Una piccola curiosità è data dal fatto che un cane effettivamente abitava questa locanda. Era un cane di piccola taglia e le sue ossa sono state ritrovate all'interno del locale. Forse era il cane che faceva da guardia o compagnia al proprietario del punto di ristoro e questi lo abbia voluto raffigurato nell'affresco (ovviamente idealizzato).
🏛 Passiamo sul retro del bancone non prima di registrare che il pavimento era in terra battuta con inserti in grandi scheggie di marmi pregiati abbastanza distanziate l'une dalle altre. Nel retro del bancone un grosso forno occupava il centro della sala. Questo era caricato sul davanti e in alto aveva un apertura per poggiare pentole. Noi l'abbiamo immaginato coperto da una piastra (costosa!) di metallo dove poter scaldare velocemente i cibi e servirli. Poi il bancone proseguiva con una serie di Dolium, dei vasi incassati nella muratura del bancone e che contenevano diversi cibi pronti da servire. Continuando al centro della sala addossato al bancone si trovava il dolio più grande di tutti, probabilmente era fatto per contenere grosse quantità di cibo da lavorare o semi lavorato. Al momento della scoperta gli archeologi hanno scoperto che era vuoto di cibo ma occupato da una serie confusa di ossa. Il bancone terminava accanto alla parete di ingresso.
🏛 Sulle pareti, partendo dall'ingresso sulla piazzetta, possiamo vedere l'ingresso a un locale di servizio, probabilmente una dispensa o magazzino in uso alla Popina. Poi una porta che dava accesso a una stanza con sicuramente un letto addossato a una parete corta e forse qualche altro semplice mobilio.

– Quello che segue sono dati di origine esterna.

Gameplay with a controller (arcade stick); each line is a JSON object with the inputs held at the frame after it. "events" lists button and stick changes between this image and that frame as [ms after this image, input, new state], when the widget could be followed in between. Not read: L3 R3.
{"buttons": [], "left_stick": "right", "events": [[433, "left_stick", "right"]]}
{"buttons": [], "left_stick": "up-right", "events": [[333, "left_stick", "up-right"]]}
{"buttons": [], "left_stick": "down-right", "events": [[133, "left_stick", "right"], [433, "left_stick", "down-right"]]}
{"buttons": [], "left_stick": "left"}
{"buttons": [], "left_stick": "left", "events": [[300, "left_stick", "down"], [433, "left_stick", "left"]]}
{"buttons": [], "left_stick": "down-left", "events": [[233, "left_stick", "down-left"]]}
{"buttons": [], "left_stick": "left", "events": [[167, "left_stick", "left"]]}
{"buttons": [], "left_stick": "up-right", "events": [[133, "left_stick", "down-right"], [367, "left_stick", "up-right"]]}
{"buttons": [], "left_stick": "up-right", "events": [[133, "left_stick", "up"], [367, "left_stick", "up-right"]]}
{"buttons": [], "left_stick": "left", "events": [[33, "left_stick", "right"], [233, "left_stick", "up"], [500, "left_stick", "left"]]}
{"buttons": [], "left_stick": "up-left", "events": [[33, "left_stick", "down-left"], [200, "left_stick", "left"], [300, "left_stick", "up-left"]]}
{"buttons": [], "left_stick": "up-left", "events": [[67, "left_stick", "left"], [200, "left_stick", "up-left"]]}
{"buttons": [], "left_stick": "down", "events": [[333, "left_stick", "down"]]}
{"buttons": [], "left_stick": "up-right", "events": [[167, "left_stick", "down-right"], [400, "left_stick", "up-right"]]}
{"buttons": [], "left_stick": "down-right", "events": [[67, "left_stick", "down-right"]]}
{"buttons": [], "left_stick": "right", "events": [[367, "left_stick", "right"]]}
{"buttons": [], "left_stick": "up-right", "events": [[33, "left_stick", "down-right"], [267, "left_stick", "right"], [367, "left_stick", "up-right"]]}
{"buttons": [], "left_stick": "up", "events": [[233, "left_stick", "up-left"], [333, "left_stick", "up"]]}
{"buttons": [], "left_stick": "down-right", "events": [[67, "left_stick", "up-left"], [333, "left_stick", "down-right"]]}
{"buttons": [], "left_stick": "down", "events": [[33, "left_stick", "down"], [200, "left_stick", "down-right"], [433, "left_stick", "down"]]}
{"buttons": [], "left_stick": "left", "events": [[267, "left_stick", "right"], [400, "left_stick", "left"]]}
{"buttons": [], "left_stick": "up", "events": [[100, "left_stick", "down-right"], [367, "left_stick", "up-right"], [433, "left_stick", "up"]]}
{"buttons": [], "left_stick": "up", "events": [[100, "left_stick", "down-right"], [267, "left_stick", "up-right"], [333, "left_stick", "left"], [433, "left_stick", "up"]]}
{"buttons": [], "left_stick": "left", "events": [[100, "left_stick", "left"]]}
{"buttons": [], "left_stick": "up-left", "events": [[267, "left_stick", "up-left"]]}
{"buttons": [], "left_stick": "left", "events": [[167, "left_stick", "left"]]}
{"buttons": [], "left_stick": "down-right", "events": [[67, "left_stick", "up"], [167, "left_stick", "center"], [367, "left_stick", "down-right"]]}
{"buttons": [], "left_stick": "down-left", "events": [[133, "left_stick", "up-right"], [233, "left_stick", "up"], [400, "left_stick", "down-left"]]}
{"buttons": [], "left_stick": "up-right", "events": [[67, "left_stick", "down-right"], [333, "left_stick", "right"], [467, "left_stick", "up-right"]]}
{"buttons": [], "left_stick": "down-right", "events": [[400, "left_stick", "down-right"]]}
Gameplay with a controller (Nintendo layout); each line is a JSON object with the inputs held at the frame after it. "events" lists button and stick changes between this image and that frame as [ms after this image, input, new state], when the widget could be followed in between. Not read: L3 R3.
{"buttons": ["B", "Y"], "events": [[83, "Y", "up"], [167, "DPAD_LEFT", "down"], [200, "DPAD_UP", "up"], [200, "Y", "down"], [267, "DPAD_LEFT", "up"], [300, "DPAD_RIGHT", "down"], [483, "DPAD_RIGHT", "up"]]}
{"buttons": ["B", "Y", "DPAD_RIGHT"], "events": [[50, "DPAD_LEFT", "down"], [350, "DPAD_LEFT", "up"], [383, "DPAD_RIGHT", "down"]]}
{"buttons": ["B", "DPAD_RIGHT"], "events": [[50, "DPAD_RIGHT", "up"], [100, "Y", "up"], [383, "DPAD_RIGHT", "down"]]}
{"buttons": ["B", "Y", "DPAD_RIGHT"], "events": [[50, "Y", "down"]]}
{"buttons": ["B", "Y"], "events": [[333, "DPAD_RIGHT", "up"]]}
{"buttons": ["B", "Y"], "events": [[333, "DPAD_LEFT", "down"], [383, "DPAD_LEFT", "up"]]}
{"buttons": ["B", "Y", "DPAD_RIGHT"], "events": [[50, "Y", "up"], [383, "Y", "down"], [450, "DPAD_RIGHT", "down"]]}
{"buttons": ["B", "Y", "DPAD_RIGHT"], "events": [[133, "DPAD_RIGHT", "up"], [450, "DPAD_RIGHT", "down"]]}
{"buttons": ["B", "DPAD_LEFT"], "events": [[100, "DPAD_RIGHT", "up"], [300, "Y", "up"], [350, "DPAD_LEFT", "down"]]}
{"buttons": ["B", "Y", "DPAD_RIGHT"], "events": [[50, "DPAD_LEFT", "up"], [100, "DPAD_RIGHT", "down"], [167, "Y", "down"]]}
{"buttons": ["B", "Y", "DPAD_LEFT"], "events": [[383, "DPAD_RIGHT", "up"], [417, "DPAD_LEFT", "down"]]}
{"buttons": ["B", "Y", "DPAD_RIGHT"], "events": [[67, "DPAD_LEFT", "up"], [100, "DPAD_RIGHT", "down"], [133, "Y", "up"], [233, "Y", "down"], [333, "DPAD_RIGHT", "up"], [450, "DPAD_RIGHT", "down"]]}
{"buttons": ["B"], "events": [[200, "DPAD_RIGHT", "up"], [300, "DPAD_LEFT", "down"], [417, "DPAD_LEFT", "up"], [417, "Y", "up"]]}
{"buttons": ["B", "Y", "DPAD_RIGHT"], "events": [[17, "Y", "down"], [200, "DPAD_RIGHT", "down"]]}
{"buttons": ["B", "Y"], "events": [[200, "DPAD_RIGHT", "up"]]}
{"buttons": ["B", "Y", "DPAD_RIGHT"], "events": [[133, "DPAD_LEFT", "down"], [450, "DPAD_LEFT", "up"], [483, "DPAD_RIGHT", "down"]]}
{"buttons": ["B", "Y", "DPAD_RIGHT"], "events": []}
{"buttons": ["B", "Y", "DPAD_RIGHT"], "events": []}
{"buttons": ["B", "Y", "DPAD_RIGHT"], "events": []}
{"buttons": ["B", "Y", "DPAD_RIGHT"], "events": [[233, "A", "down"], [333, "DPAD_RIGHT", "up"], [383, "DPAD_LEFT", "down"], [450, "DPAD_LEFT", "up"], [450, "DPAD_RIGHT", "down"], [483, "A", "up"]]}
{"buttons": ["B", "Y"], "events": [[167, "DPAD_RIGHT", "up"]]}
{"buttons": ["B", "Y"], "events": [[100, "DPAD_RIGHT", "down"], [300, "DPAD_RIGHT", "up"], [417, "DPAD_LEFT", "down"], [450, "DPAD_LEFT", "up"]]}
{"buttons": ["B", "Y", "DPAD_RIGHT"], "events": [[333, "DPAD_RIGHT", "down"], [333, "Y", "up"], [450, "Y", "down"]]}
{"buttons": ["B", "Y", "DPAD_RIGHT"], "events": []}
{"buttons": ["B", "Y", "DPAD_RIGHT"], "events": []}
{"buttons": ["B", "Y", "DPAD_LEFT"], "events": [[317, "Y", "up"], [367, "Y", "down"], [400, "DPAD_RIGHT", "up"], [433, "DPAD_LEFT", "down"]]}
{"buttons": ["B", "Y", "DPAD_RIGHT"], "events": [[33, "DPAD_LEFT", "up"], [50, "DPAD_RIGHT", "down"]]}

Probabilmente questo era la stanza privata del proprietario del locale. Sulla parete di fronte una porta dava accesso ad altri locali probabilmente in uso alla clientela privata o in uso esclusivo dell'abitazione che era sul fianco di questo locale in vicolo del Centenario. Noi abbiamo immaginato un soppalco che correva lungo tutto il muro più lungo per dei fori che avrebbero potuto ospitare dei pali. Su questo soppalco disposta la dispensa delle anfore da vino, cosi come in uso in molti altri locali simili di Pompei e in un angolo un piccolo riparo per i giacigli degli schiavi che dovevano essere sempre a disposizione del padrone.
🏛 Le persone.
Se volete approfondire invece le storie delle singole persone/personaggi che abbiamo inserito in questa immagine seguite il lin sotto: 👇
👉 https://www.facebook.com/grandicitta/posts/920339510092220👈
🏛 🏛 Qui il link per vedere la locanda dall'ESTERNO👇 👉 https://www.facebook.com/grandicitta/posts/931107325682105 👈
🏛 Scene di vita, di vite, che si incrociano, si sovrappongono in maniera immaginaria in un luogo che è stato reale, che è reale, che la le sue dimensioni e le sue misure esatte ed è nella città di Pompei.
Cosi l'abbiamo voluto immaginare, a differenza di come siamo abituati a vedere questi posti, vuoti, diroccati, desolati e spogli, un luogo straripante di vita in una città a sua volta ricchissima di vita.
Vita e quotidianità che sarà spazzata via inaspettatamente nel giro di pochi giorni.